At the time, my eating was disordered, and the thought of gaining weight and not having the ability to exercise due to the drug's sedative effect was quite terrifying. The idea of medicine-induced weight gain was horrendous. But the reality for me was that, despite my fears, I didn't gain weight.
My weight remained stable and my appetite didn’t soar. I didn’t become zombified – I could sleep at night but was awake and able to function again in the morning - and for the first time in a very long time I gained an ability to sit and be myself. My thoughts stopped rushing and the anxious chatter in my head ceased.
My thoughts stopped rushing and the anxious chatter in my head ceased.
Naturally, the fact I was an inpatient at the time could partially explain my improvement, but I think it was also to do with the medication. I have used olanzapine several times since, successfully starting it and stopping it without any real issue.

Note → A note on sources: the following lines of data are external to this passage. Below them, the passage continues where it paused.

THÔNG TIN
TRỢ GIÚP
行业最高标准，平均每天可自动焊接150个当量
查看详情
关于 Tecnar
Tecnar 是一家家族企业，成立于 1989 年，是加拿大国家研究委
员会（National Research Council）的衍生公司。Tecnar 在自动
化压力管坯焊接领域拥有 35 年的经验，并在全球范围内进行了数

Starting a drug can be scary, especially one that comes with various negative associations, but if I could go back and tell myself one thing or do one thing, it would be to ignore any assumptions I had about the drug before taking it. I wish that I could have listened to my desire to get better over the fear of a name and a couple of side effects.
I know I couldn’t have started taking olanzapine any earlier than I did, that mentally the fear of the medication was too strong for me to fight on top of the illness I was battling, but looking back, stable in recovery, I am glad that the option was pretty much removed. No, it didn’t make me ‘better’ - I did that - but it gave me the rest and space I needed so desperately at that time.